Onu gerçekten heyecanlandıran bir konu varsa, tarih öncesi canavarlar ve yabanıl hayvanların hayatıydı. Ona başka resimli kitaplar getirdim. Pino Patikası’ndaki o vadide, eğreltiotları, pisipisi otlarının ortasında mamutların ve dinazorların mağaraları olduğunu hayal ederdik. Bilimsel alanda yapılan rekabet öykülerine ilgi duyuyordu;
O cehennem makinelerine, mekanik insanlara, bunları haftalık bir dergide okumuştu. Torino’da, avluda cruscotto1 adını taktıkları bir okul arkadaşı vardı, bütün gününü alüminyum ve tenekeden şekiller kesmek, mahzende bunları ipe asmakla geçiriyordu; apartmanı korumak için yeraltında bir savunma düzeneği yapıyordu sözde. Az kişiydiler, hepsi seçilmişti. Aralarında Gordon’dan, san adamlardan, Doktor Misteriosus’tan söz ediyorlardı. Alarmların ilk günlerinde deneyler yapmışlar, birbirlerine savaş sözleri vermişlerdi. Aralarında Leopar kız Sybil de vardı, ama bu rolü değişik kızlar üstleniyordu. Üstelik onu yeraltında gizlemeye bile gerek görmüyorlardı. Düşmanlar Sybil’i kaçırıyorlar ve o kurtulmaya çalışıyordu. Dino bunları Cate’nin ve yaşlı kadının yanında anlatıyordu; heyecanlanıyor, sesleri taklit ediyor, ateş ediyor, hepimizle dalga geçiyordu. Özellikle Sybil sahnelerini tekrarlamaya bayılıyordu. Nedenini biliyordum.

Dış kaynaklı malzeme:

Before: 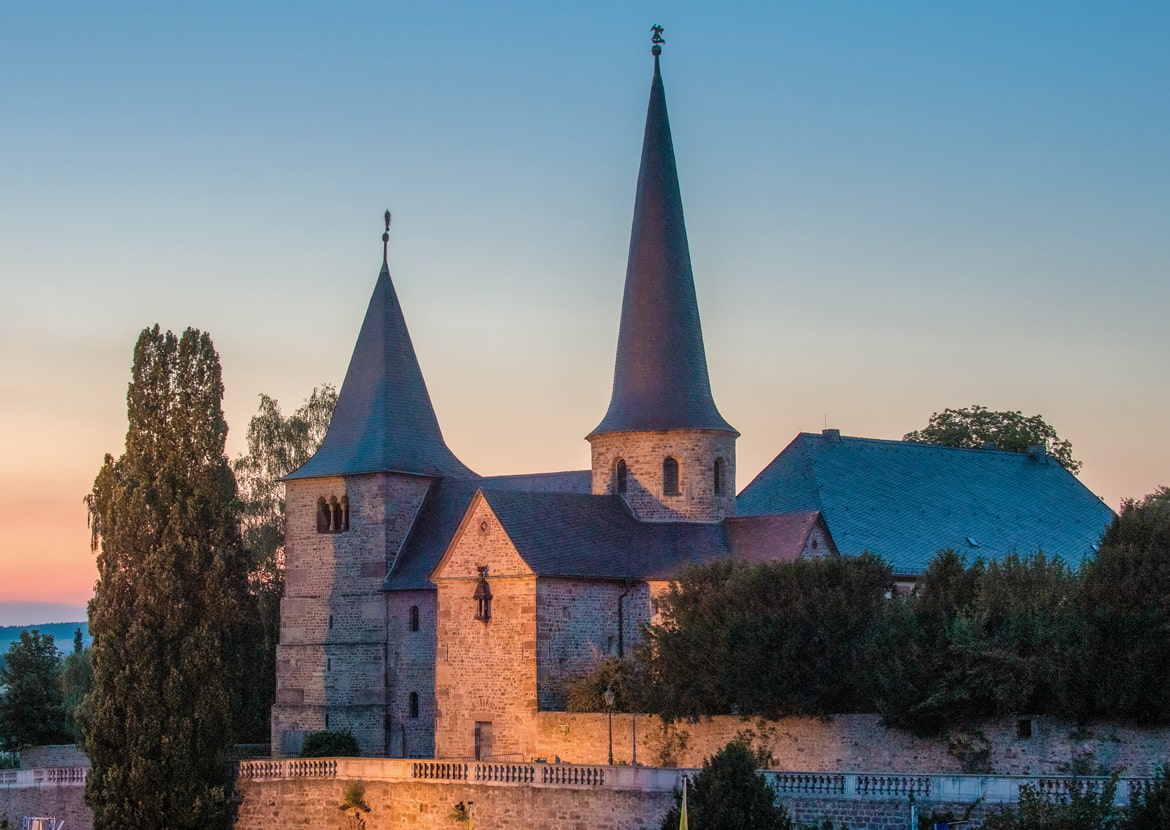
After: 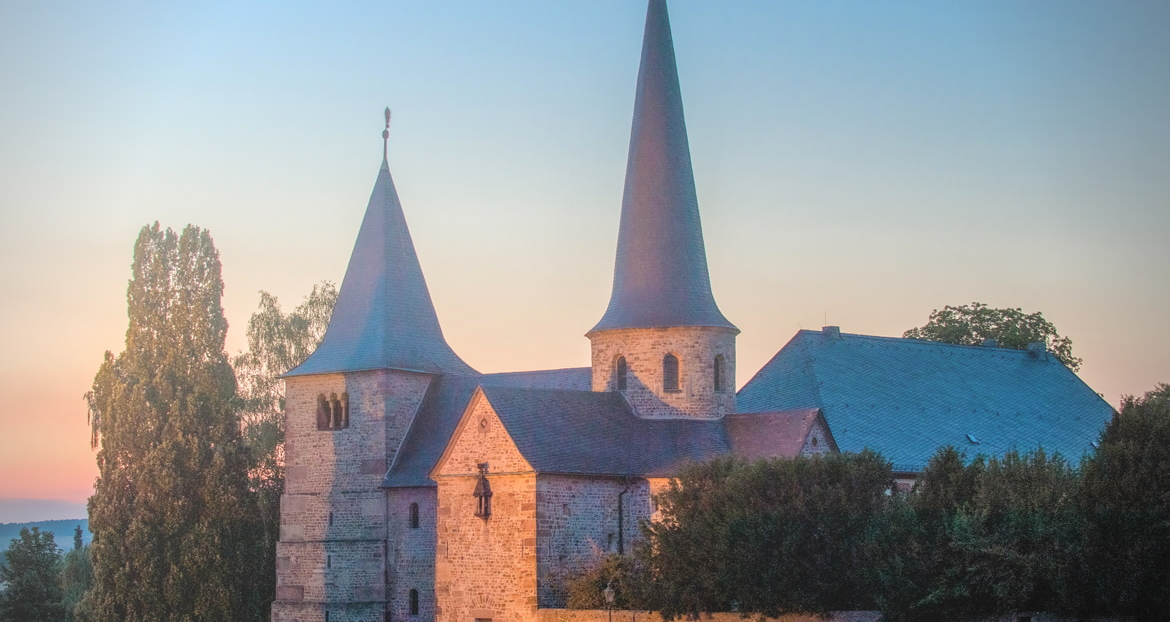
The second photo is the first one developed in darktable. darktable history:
vignetting: on, module defaults
crop and rotate: top 12.5%, bottom 12.5%
bloom: size 40%
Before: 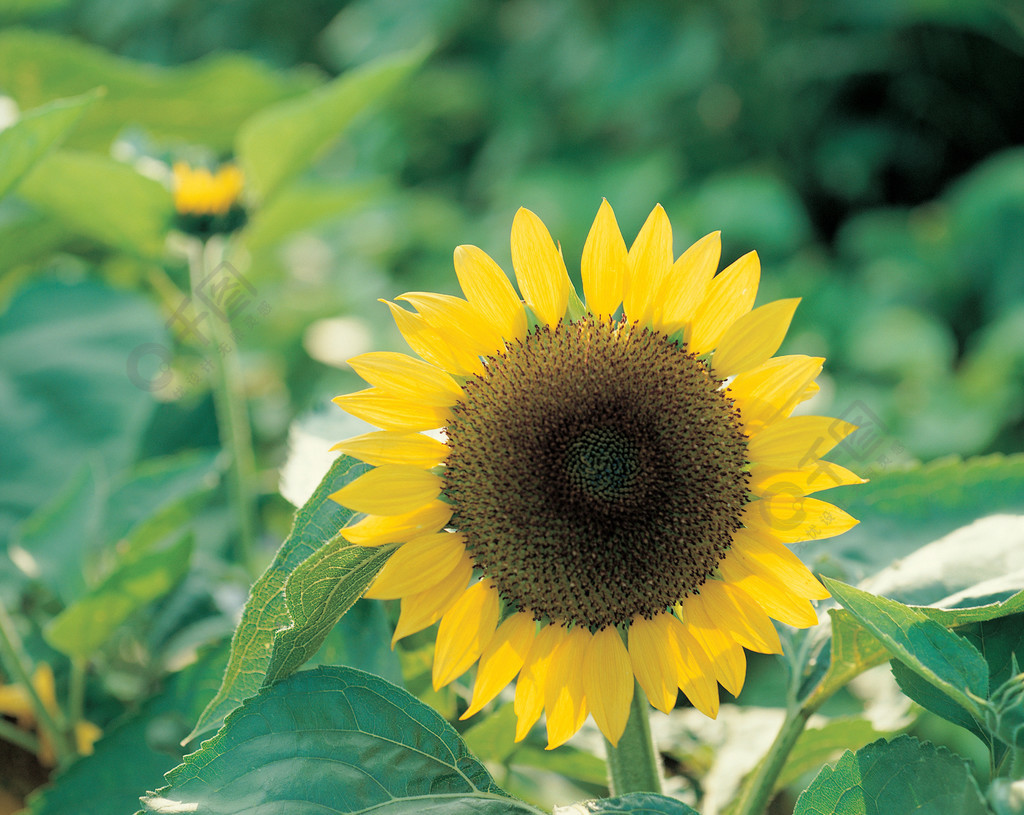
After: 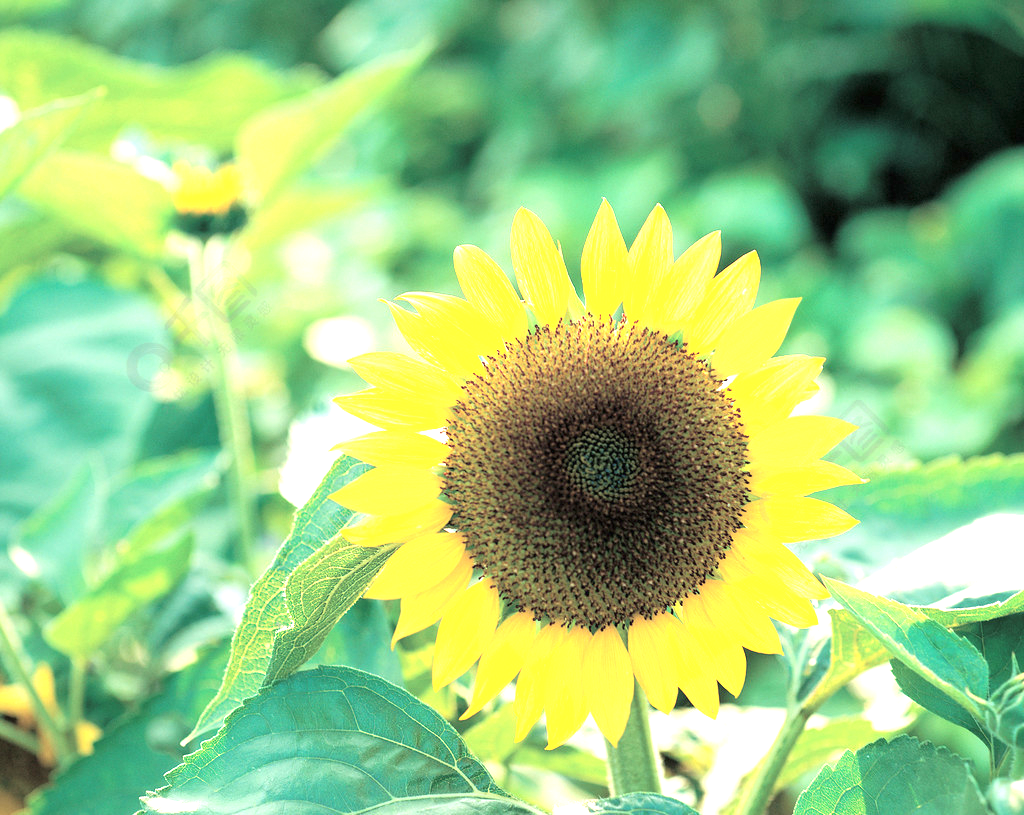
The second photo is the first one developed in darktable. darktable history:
exposure: black level correction 0, exposure 1.368 EV, compensate exposure bias true, compensate highlight preservation false
contrast brightness saturation: saturation -0.049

İkimiz yalnızken, değişik davranıyordu. Sybil’den söz etmiyordu. Onu anlıyordum. Erkekler arasında kız konusu bayağı kaçardı. Bir kez benim için de böyle olmuştu. Ağaçların arasından çıkıyor, çevremizi inceliyorduk. Dino için buralar kabile, iz sürme, ok yarası anlamı taşırken, ben güzel bitkileri, değişik türleri, kamışlarla çançiçeklerinin birbirlerine sarılmalarını gözlüyordum.
Ama ortak bir noktamız vardı. Bizim için ormanda kadın, cinsellik, bu yakıcı esrar akla bile gelmiyordu, bizi rahatsız etmiyordu.